Would you please transcribe, exactly as written, the lines of the entries below starting at the one that holds "sử dụng đất và người đứng tên trong" and ending at the one that holds "Tutup Kejuaraan INKANAS, Wagub Krisantus", both included?

■ ENTRIES PROVIDED
================
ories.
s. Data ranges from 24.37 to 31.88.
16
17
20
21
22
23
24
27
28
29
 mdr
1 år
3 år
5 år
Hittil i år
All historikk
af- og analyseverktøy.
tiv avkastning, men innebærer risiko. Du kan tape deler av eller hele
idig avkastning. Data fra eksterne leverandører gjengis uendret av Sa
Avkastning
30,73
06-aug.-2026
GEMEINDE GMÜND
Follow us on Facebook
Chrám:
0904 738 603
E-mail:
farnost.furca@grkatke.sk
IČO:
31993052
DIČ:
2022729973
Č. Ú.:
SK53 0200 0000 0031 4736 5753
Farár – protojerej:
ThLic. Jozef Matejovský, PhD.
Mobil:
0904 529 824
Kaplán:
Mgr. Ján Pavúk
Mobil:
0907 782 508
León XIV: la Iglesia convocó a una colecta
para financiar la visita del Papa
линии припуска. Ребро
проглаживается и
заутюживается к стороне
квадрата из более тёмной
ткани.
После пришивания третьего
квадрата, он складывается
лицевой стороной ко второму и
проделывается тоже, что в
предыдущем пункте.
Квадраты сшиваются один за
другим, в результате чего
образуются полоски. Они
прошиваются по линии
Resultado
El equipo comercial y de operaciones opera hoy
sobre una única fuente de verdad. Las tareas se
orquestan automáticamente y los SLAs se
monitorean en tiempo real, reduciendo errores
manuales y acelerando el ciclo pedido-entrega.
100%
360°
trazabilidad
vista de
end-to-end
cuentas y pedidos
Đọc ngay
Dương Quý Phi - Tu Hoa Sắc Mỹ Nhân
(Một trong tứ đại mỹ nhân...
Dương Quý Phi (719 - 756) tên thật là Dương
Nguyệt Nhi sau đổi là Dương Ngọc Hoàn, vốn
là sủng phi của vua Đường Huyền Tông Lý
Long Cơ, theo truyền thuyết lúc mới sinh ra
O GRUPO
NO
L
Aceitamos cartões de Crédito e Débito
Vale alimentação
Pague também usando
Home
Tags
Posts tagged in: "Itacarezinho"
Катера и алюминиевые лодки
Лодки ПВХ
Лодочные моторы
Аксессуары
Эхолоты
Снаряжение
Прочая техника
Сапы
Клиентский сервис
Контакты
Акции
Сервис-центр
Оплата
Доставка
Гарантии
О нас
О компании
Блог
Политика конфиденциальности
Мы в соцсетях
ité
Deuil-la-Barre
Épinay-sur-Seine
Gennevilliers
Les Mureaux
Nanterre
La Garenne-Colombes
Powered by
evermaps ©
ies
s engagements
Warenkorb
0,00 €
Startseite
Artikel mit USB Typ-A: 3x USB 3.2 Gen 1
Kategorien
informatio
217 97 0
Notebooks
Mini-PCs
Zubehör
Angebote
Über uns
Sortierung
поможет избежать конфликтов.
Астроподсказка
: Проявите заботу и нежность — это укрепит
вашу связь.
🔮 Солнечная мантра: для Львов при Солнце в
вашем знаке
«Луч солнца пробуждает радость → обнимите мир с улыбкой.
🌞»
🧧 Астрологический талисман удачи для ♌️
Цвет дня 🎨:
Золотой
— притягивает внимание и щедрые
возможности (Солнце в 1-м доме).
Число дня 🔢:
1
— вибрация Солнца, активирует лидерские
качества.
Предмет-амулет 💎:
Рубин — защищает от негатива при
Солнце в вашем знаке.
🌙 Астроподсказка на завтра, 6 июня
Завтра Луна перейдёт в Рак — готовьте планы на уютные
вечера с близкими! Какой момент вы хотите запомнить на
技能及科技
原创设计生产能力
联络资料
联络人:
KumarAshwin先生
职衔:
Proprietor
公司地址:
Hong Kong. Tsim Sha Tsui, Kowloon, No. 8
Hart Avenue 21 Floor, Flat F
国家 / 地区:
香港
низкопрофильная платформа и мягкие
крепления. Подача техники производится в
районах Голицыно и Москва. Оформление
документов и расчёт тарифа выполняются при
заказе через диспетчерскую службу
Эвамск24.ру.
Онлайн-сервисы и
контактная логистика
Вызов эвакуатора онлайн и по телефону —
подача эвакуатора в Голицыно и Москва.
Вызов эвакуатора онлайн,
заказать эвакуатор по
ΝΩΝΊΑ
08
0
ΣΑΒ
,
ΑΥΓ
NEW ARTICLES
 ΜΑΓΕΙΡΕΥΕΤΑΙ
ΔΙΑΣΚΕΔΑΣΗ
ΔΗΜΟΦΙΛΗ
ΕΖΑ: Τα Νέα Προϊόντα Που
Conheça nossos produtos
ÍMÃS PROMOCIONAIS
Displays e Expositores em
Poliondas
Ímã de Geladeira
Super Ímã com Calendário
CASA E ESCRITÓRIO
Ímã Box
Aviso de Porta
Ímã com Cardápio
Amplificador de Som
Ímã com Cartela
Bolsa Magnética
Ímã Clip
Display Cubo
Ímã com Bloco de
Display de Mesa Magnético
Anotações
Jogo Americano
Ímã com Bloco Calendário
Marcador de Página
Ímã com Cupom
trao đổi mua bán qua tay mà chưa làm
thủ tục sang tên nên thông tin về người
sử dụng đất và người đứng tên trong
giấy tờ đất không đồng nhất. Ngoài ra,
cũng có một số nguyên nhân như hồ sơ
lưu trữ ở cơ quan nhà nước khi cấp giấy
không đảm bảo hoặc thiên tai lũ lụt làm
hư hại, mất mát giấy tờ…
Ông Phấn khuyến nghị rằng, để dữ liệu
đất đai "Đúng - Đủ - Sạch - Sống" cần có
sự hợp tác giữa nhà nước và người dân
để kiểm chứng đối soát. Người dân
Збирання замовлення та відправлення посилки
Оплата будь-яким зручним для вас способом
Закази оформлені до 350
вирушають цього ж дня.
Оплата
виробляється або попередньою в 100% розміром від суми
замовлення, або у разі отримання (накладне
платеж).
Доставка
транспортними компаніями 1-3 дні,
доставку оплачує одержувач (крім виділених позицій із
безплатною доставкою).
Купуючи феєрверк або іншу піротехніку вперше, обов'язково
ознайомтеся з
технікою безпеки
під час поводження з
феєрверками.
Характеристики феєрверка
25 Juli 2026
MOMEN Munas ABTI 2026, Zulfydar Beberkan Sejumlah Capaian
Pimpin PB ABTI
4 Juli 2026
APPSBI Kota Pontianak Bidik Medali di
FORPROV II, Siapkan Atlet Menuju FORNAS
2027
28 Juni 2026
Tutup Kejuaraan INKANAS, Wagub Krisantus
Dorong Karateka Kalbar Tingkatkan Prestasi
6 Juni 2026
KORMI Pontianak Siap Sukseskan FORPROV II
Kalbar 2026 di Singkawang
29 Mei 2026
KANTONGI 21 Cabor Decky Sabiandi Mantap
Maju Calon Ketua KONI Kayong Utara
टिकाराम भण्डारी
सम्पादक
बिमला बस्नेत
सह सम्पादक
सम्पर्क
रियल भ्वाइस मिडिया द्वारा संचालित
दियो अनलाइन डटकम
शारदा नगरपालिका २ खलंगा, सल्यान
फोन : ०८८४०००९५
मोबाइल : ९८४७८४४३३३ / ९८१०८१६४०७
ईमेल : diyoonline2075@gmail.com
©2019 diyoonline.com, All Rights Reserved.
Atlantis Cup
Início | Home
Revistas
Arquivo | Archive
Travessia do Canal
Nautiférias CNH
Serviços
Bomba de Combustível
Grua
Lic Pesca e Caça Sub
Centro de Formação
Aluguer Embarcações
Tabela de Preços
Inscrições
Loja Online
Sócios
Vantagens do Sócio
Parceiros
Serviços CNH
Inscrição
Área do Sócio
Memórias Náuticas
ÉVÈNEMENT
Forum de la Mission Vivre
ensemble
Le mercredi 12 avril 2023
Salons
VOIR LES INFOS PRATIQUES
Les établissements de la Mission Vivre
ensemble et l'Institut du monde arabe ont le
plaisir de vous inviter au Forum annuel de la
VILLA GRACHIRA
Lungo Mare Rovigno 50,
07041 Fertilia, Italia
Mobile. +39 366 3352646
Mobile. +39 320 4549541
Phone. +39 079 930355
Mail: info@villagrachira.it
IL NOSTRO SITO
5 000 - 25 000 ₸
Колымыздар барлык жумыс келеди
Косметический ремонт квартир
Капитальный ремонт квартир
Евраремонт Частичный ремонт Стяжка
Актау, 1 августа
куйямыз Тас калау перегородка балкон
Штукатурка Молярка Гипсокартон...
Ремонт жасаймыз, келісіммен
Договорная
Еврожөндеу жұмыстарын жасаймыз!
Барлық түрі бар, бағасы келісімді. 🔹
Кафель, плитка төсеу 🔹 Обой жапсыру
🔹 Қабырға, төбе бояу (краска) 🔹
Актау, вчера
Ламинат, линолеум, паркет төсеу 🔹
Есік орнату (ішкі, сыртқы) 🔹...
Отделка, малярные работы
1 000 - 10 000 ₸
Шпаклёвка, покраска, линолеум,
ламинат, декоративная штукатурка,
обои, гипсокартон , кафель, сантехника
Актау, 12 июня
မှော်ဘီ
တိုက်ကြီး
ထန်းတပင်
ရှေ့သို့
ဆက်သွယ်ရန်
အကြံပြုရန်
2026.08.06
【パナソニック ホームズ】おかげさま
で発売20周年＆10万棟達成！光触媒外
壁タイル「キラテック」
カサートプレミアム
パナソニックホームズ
================
■ YOUR SOLUTION
sử dụng đất và người đứng tên trong
giấy tờ đất không đồng nhất. Ngoài ra,
cũng có một số nguyên nhân như hồ sơ
lưu trữ ở cơ quan nhà nước khi cấp giấy
không đảm bảo hoặc thiên tai lũ lụt làm
hư hại, mất mát giấy tờ…
Ông Phấn khuyến nghị rằng, để dữ liệu
đất đai "Đúng - Đủ - Sạch - Sống" cần có
sự hợp tác giữa nhà nước và người dân
để kiểm chứng đối soát. Người dân
Збирання замовлення та відправлення посилки
Оплата будь-яким зручним для вас способом
Закази оформлені до 350
вирушають цього ж дня.
Оплата
виробляється або попередньою в 100% розміром від суми
замовлення, або у разі отримання (накладне
платеж).
Доставка
транспортними компаніями 1-3 дні,
доставку оплачує одержувач (крім виділених позицій із
безплатною доставкою).
Купуючи феєрверк або іншу піротехніку вперше, обов'язково
ознайомтеся з
технікою безпеки
під час поводження з
феєрверками.
Характеристики феєрверка
25 Juli 2026
MOMEN Munas ABTI 2026, Zulfydar Beberkan Sejumlah Capaian
Pimpin PB ABTI
4 Juli 2026
APPSBI Kota Pontianak Bidik Medali di
FORPROV II, Siapkan Atlet Menuju FORNAS
2027
28 Juni 2026
Tutup Kejuaraan INKANAS, Wagub Krisantus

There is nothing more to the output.